The earthquake that rocked Tohoku, Japan, in 2011 was so powerful that its rumble was 'heard' from space. Scientists in France and the Netherlands have found that sound waves from the quake reached as far as an orbiting satellite, 260 kilometres above ground.
Earthquakes make the ground resound like a giant subwoofer, generating seismic waves that travel through the Earth and, to a lesser extent, acoustic waves that travel through the air.
Although thunderous booms have been heard after some small quakes — such as those that occurred in Spokane, Washington, in 2001 (ref. 1) — these waves are usually so deep in pitch that they fall into the category of 'infrasound', which cannot be heard by humans. (Instruments that can detect infrasounds are an essential component of a global network to enforce the Comprehensive Nuclear-Test-Ban Treaty.)

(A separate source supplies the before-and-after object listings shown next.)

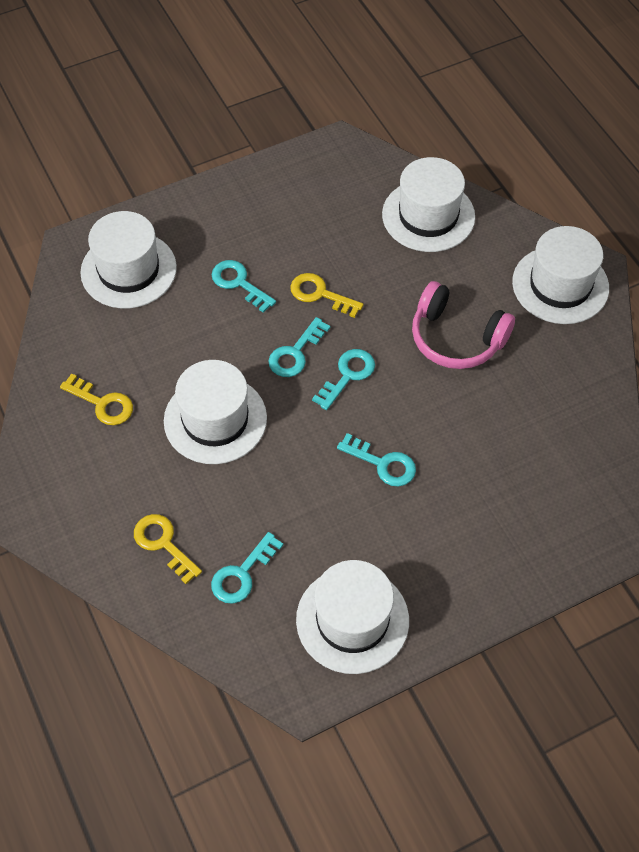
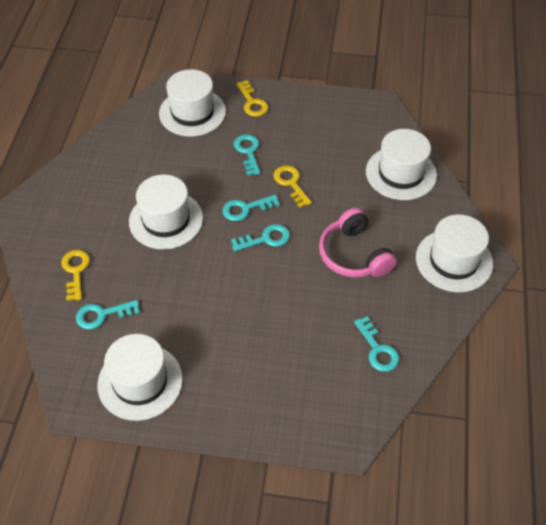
camera: 35 degrees right, 5 degrees down
(102, 403) = (113, 176): yellow key -> yellow key (252, 102)
(382, 463) = (240, 302): turquoise key -> turquoise key (377, 349)

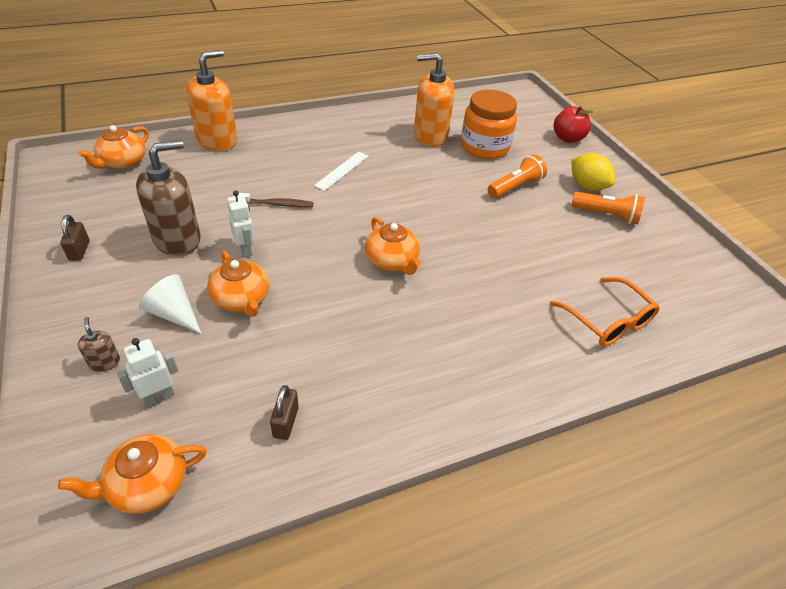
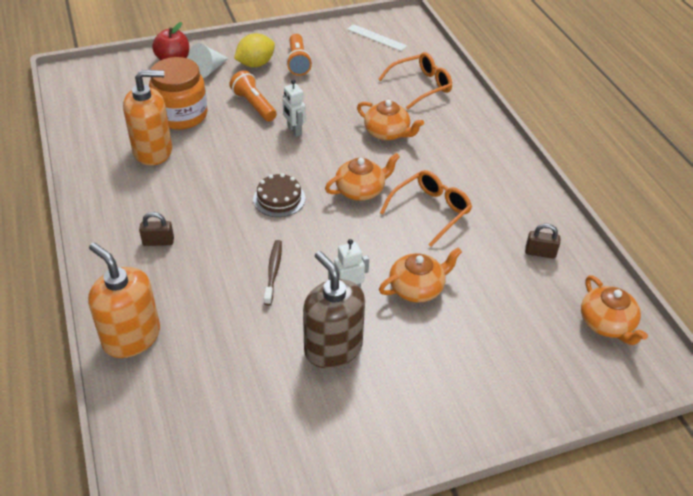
camera: 85 degrees left, 0 degrees up
(79, 250) = (353, 434): brown padlock -> brown padlock (158, 242)
(105, 362) = (504, 374): brown soap dispenser -> none
(122, 162) = (171, 433): orange teapot -> orange teapot (387, 133)
(159, 396) = (532, 330): white robot -> white robot (294, 131)
(174, 314) = (440, 334): white cone -> white cone (208, 70)
(342, 170) = (213, 221): white ruler -> white ruler (376, 37)
(362, 316) = (430, 211): none -> orange glasses
(374, 206) = (279, 199): none -> brown cake
(430, 136) = (153, 151): orange soap dispenser -> orange soap dispenser turned 105 degrees counterclockwise
(606, 215) = (298, 62): orange flashlight -> orange flashlight turned 150 degrees clockwise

During the Tohoku quake and the resultant tsunami — which together led to some 15,000 deaths — various instruments, including Global Positioning System satellites, detected ripples propagating in the electrons of the ionosphere, a layer of electrons and ions that overlaps with the ordinary, electrically neutral part of the atmosphere between 80–600 kilometres above Earth’s surface.
The effect, picked up through delays in radio signals, suggested that the electrons were being pushed around by the neighbouring ions, which in turn were propagating an infrasound wave from the neutral atmosphere below.

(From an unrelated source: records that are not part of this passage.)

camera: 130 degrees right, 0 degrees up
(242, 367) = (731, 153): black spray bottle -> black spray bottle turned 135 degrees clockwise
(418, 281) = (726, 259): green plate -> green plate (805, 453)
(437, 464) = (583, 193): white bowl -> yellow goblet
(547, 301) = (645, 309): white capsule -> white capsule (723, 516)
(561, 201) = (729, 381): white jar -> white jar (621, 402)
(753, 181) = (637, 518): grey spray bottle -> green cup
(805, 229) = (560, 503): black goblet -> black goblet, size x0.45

Raphael Garcia, a physicist at the University of Toulouse in France, and his colleagues decided to seek direct evidence of this infrasound wave’s existence. They turned to satellite data, looking for signs of subtle vertical accelerations, which would be caused by the infrasound waves.
The best candidate turned out to be the gravity field and Steady-State Ocean Circulation Explorer (GOCE) instrument. GOCE orbits Earth at an altitude of 260 kilometres and was designed by the European Space Agency to monitor tiny variations in gravity over the Earth’s surface using six accelerometers. Garcia and his colleagues used a computer model to filter out atmospheric dynamics, such as gravity waves emanating from the polar region, that were unrelated to earthquake-borne infrasound.
The results, published last month in Geophysical Research Letters2, reveal clear infrasound signals from the Tohoku quake. GOCE detected an acoustic wave of frequency 14 millihertz (mHz) about half an hour after the quake, and another at 6 mHz about an hour after. In effect, the detection makes GOCE the first orbiting seismometer.
The work opens up the possibility of dedicated seismometer satellites that could monitor earthquakes in remote places, such as the middle of an ocean. Such satellites could also help to monitor for tests of nuclear warheads, although the lower seismic energies involved — magnitude 3 for a typical nuclear test, compared with magnitude 9 for the Tohoku quake — make this a more remote possibility.
“The approach is proven on an extreme event,” says Ian Main, a geophysicist at the University of Edinburgh, UK. “More case studies on smaller events are needed before anything can be concluded on the general applicability of [orbiting seismometers].”